Here are a few tips for your safety:
- Make sure that flammable objects are kept far from the stove, like drapes, clothes, furniture, kindling, and newspapers.
- The furnace must be installed. It won’t cause you much trouble to contact an insurance agent, the fire department or the local building department to get tips or ask for an inspection if you’re not sure how safe your stove installation is.
- Do not let ashes in a cardboard compartment. If you are going to place ashes anywhere, make sure to do so in a metal container. When it comes to getting rid of the ash, you can spread it over the snow that covers the plants in your garden if you have any as it can be beneficial for them. Otherwise, you should place them in the snow, concrete, or bare ground.
- Make sure to put the dampers of the air intake of your stove on a low setting.
- As long as you are not sure whether or not the exhaust fan isn’t going to make the stove backdraft, never turn your range hood fan on at the same time as using the stove.
Let’s conclude our talk by speaking about maintenance. One thing you shouldn’t do is keeping the creosote to build up inside the flue as the years go by. That’s a dangerous mistake to commit because it can set the chimney on fire. The creosote that you find there is due to the incomplete burning of the wood.
What’s left out after combustion gets mixed with the water vapor that the fire gives off to form smoke that would rise through the chimney. There, the tar and vapor condense to form the sticky black substance which we call of course creosote.

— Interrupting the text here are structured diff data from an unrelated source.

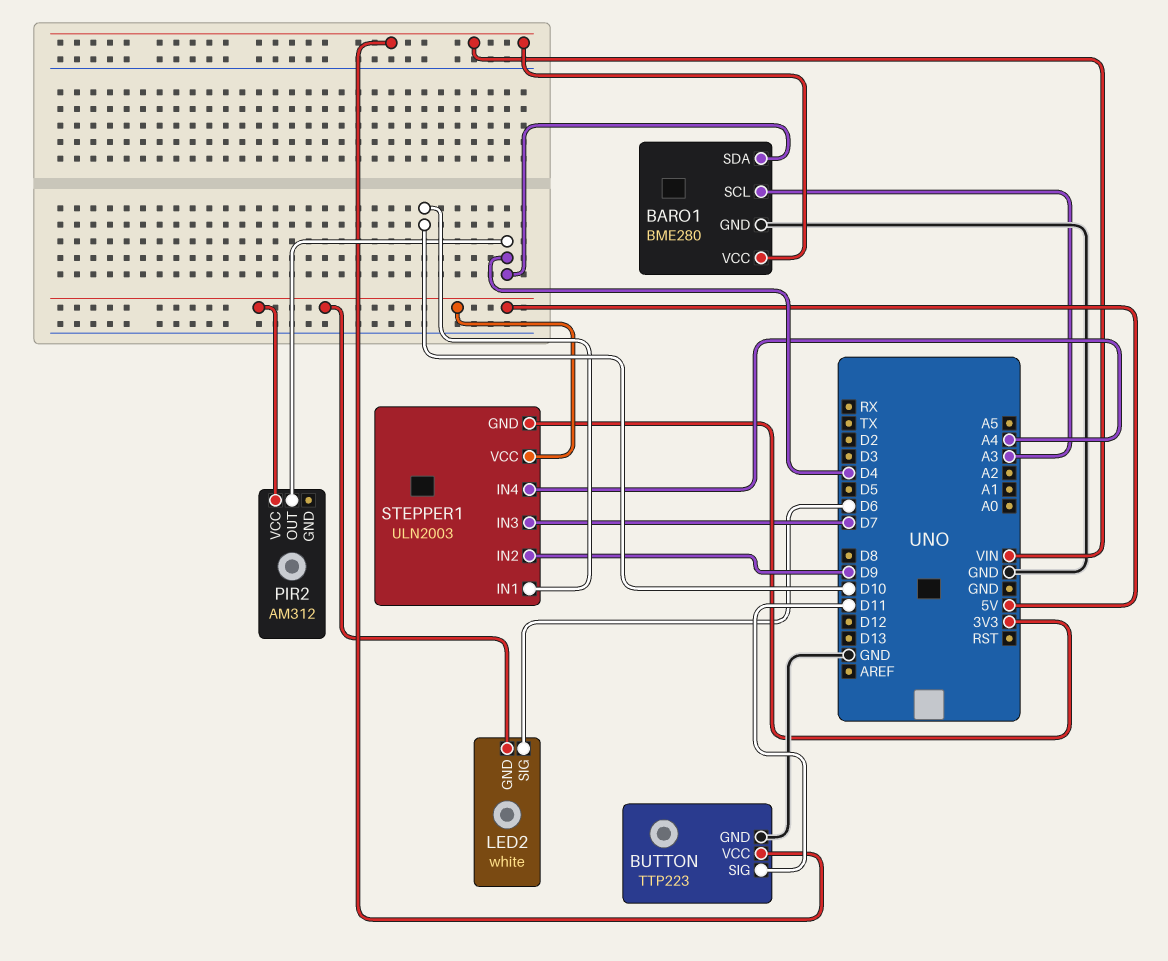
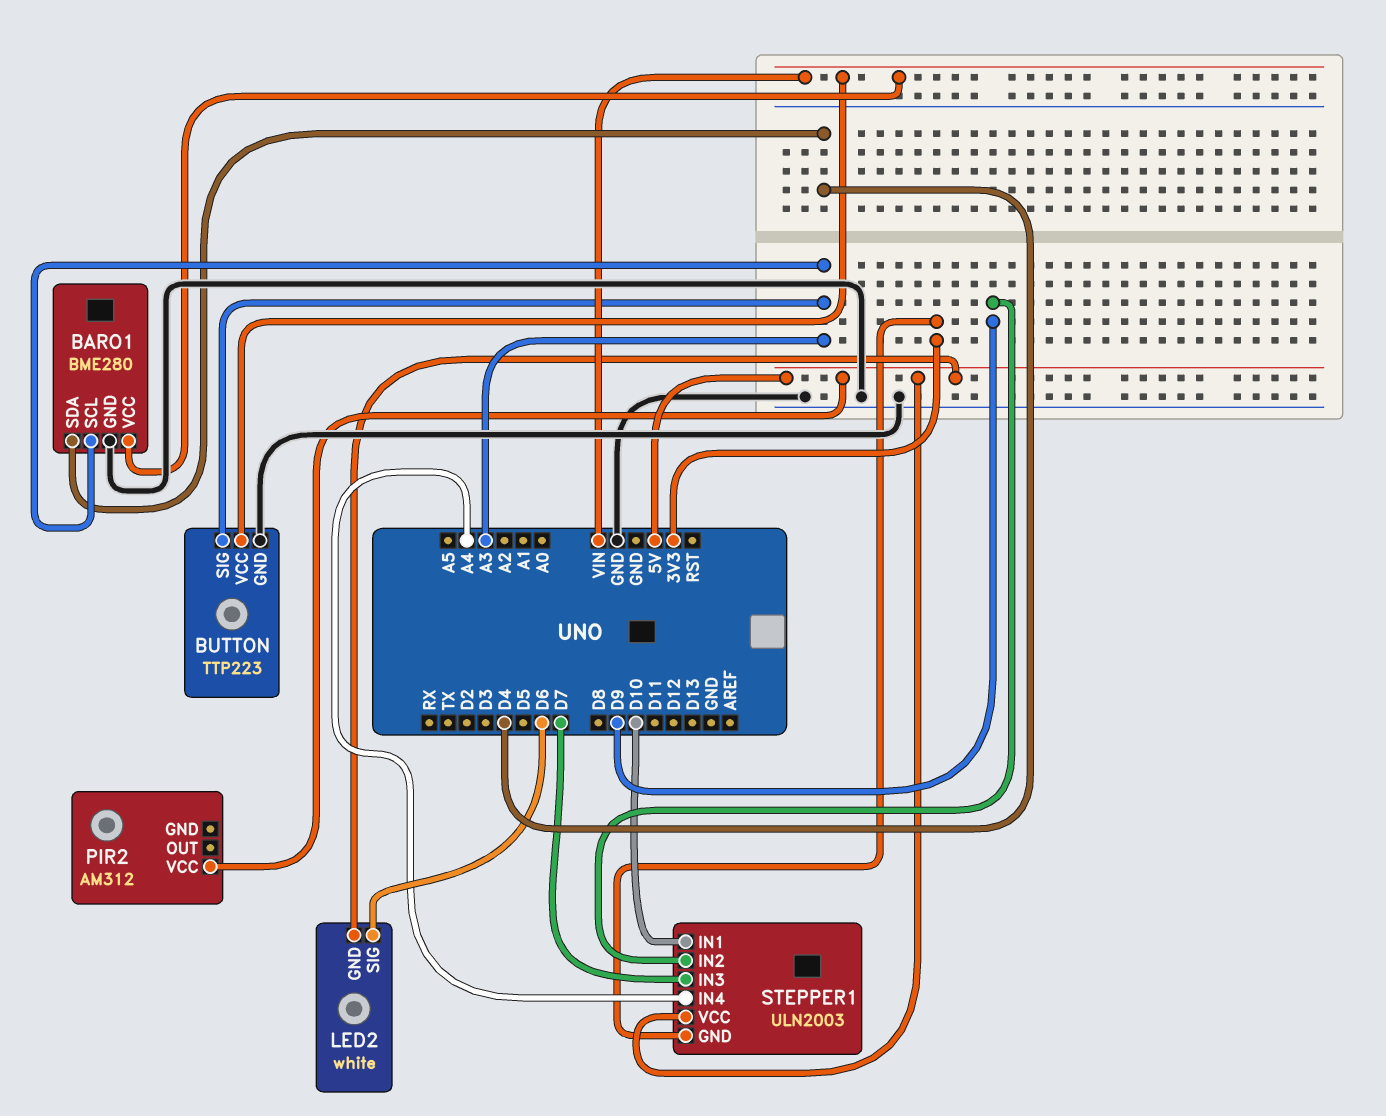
BUTTON pin SIG: D11 -> A3
PIR2 pin OUT: D4 -> none

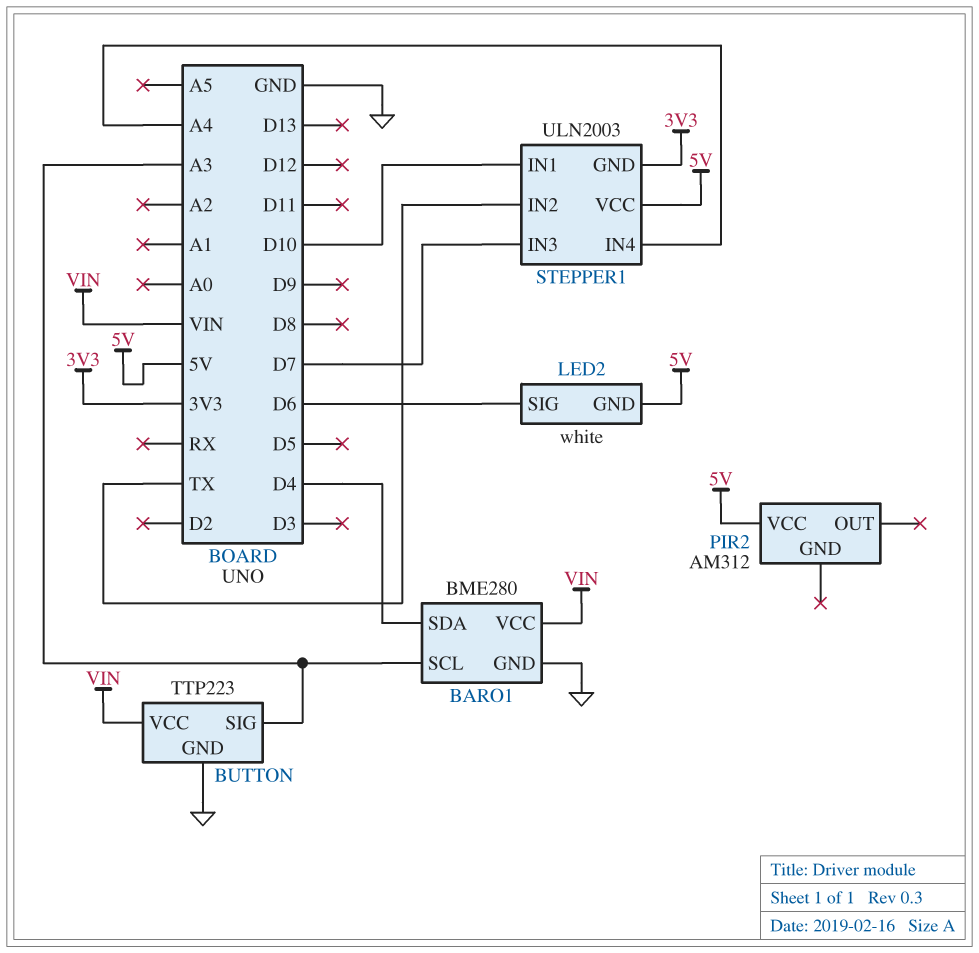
STEPPER1 pin IN2: D9 -> TX

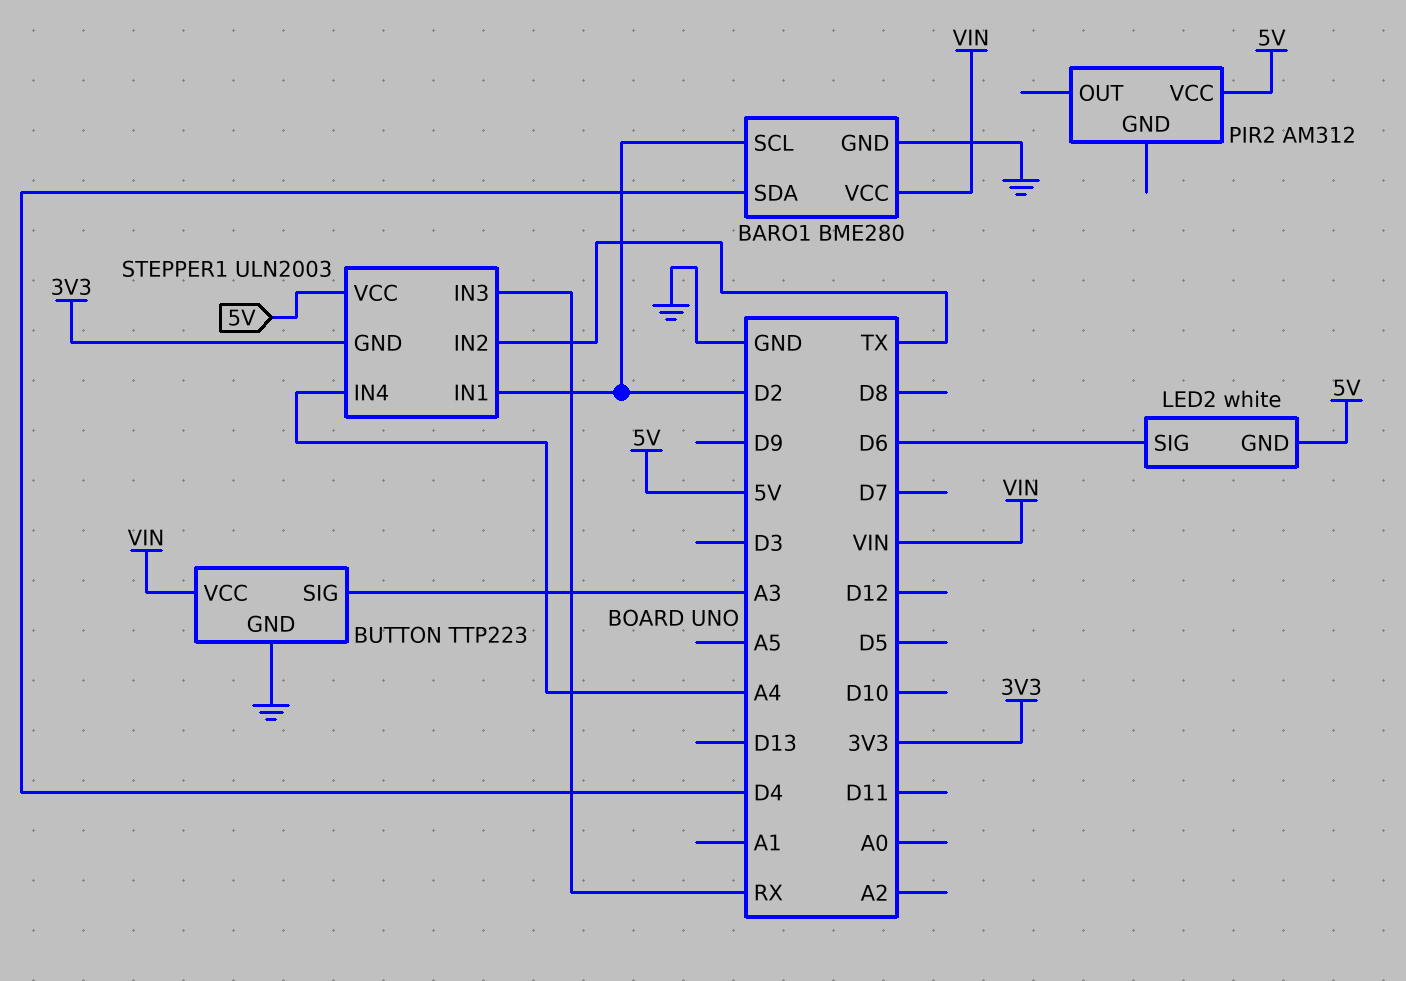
BARO1 pin SCL: A3 -> D2
STEPPER1 pin IN1: D10 -> D2
STEPPER1 pin IN3: D7 -> RX

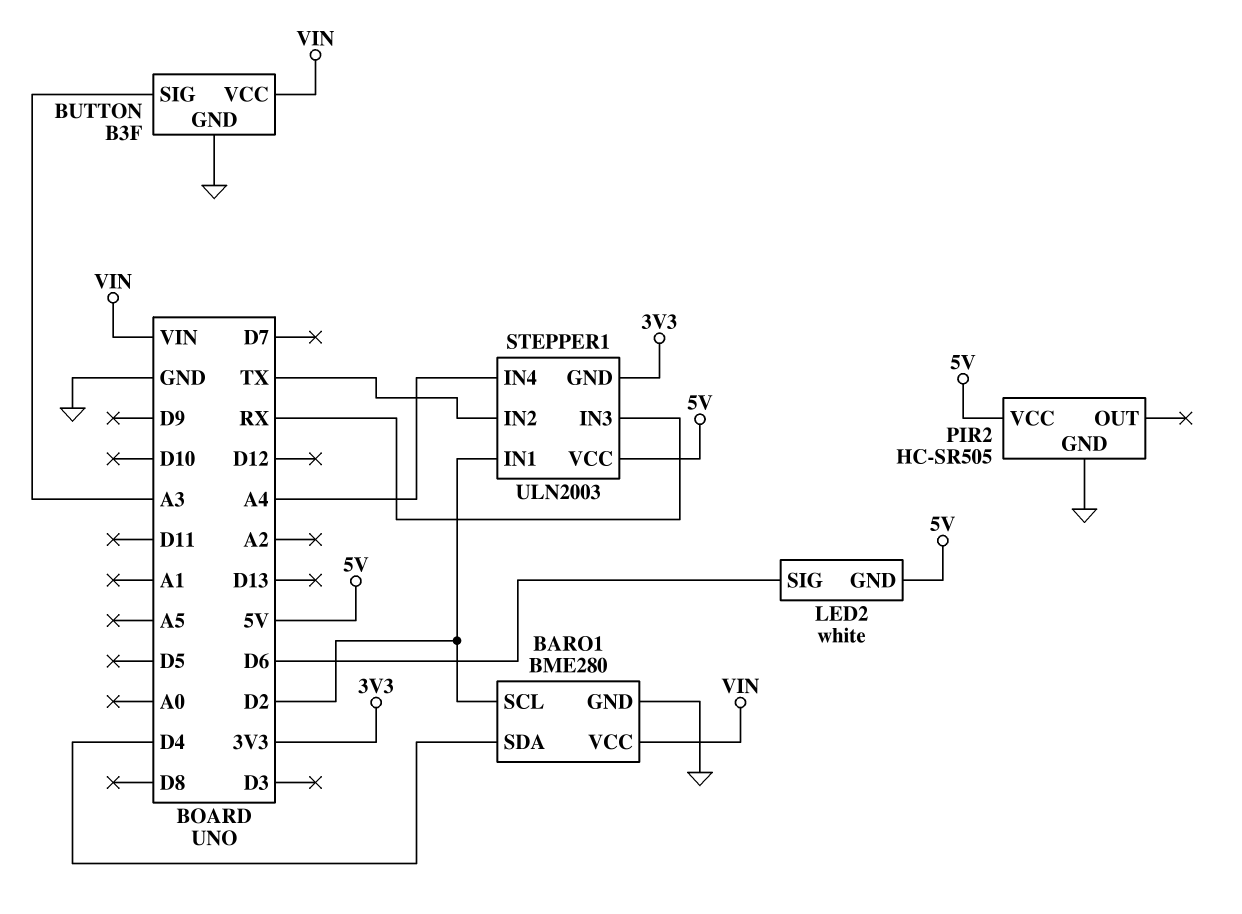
BUTTON: TTP223 -> B3F
PIR2: AM312 -> HC-SR505
PIR2 pin GND: none -> GND

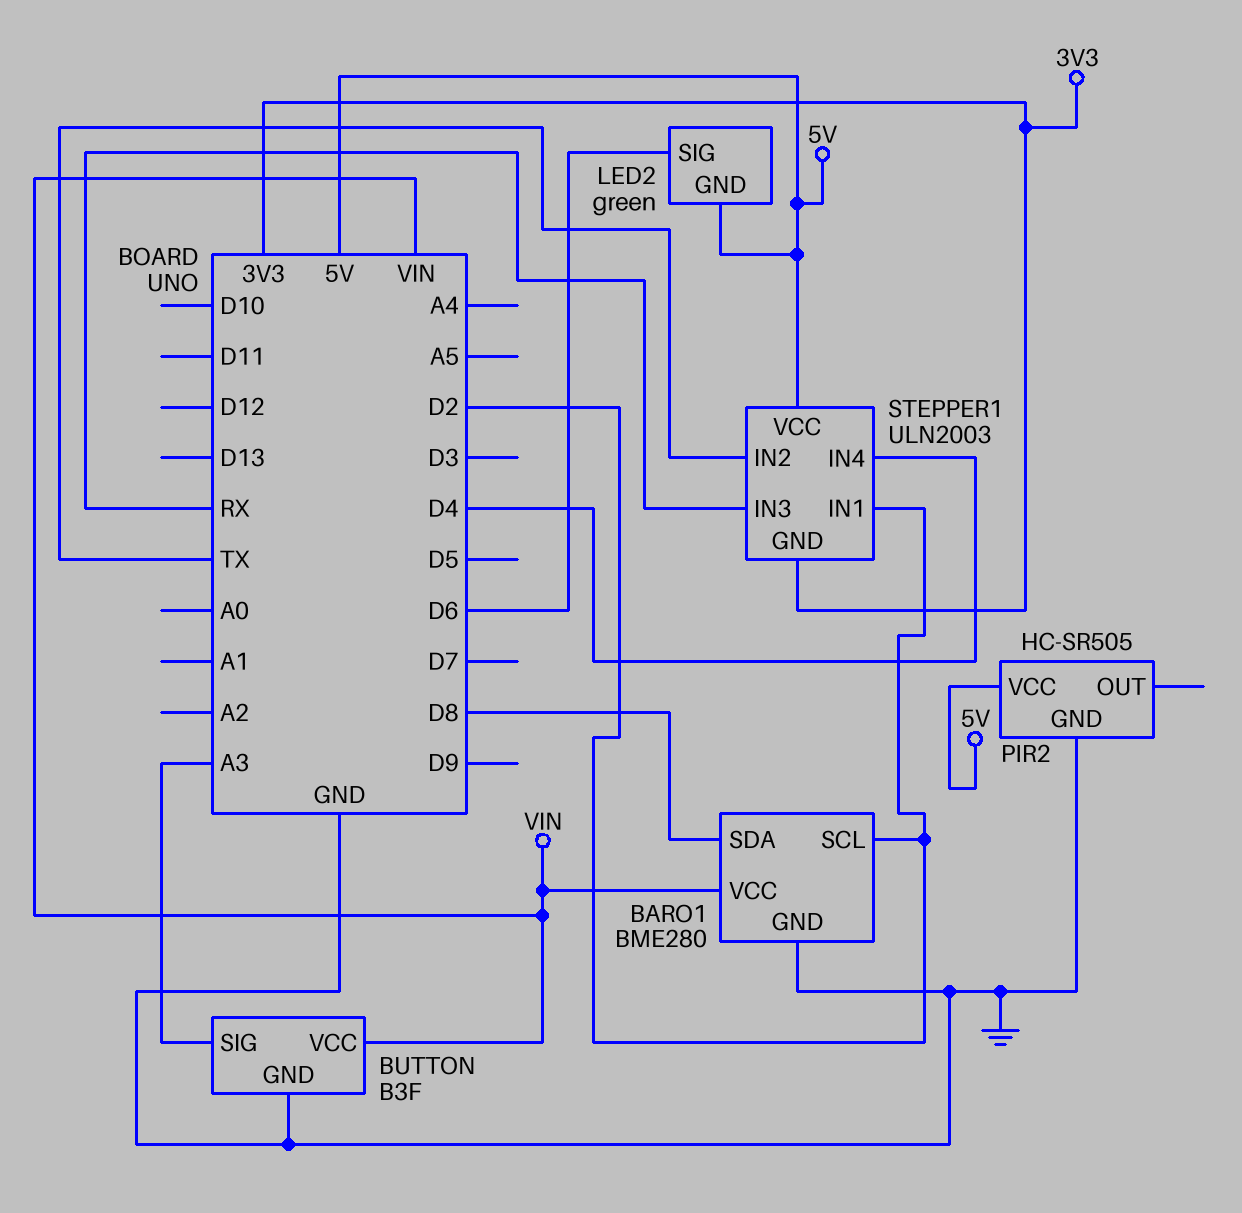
BARO1 pin SDA: D4 -> D8
LED2: white -> green
STEPPER1 pin IN4: A4 -> D4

After building up there, it starts dripping down the flue of the chimney, onto the junctions, elbows, and sledges. If this accumulation doesn’t get cleaned up, it will catch on fire. After using your wood stove during the winter, you’ll want to get an expert in chimney sweeping to get rid of all that unwanted stuff when the spring starts.
To make sure that the creosote buildup is decreased in the time of usage during the cold days, start a hot but small fire and let it burn for twenty minutes each time you use the stove. Basically, what goes on is that when you let that fire burn, a portion of the creosote gets vaporized and release from the flue. This trick can also be helpful with fireplaces in the case of having them cleaned up first by a chimney sweeper.
As winter is getting closer, it’s essential to find new ways to provide warmth for your house during bitter cold nights. While a fireplace may seem good, it’s still an expensive upgrade that most people wouldn’t want to break the bank for. A small wood stove is an excellent appliance to consider if you’re on a budget or have a small household.
You can’t go wrong with any of the products mentioned above. The choice solely depends on the purpose you’re getting the stove for.
If you just need a small heater to provide warmth for your small condo, apartment or cabin, Cubic’s CB-1008 CUB is the best option for you as it has a compact design yet significant capabilities.
If you need an outdoor appliance to provide heat and small cooking area while you’re camping, Guide Gear’s Outdoor Small Wood Stove is for you.
On the other hand, if you need a heater for your entire (small) household, you can ago with Cubic’s CB-1210 GRIZZLY, Drolet Black Stag High-Efficiency Wood Stove or Pleasant Hearth’s 1,200 Square Feet Wood Burning Stove, as each of them was designed for that very purpose.
Whatever choice you make, remember to maintain your small wood stove occasionally as the smoke emissions can cause harm to you and your family.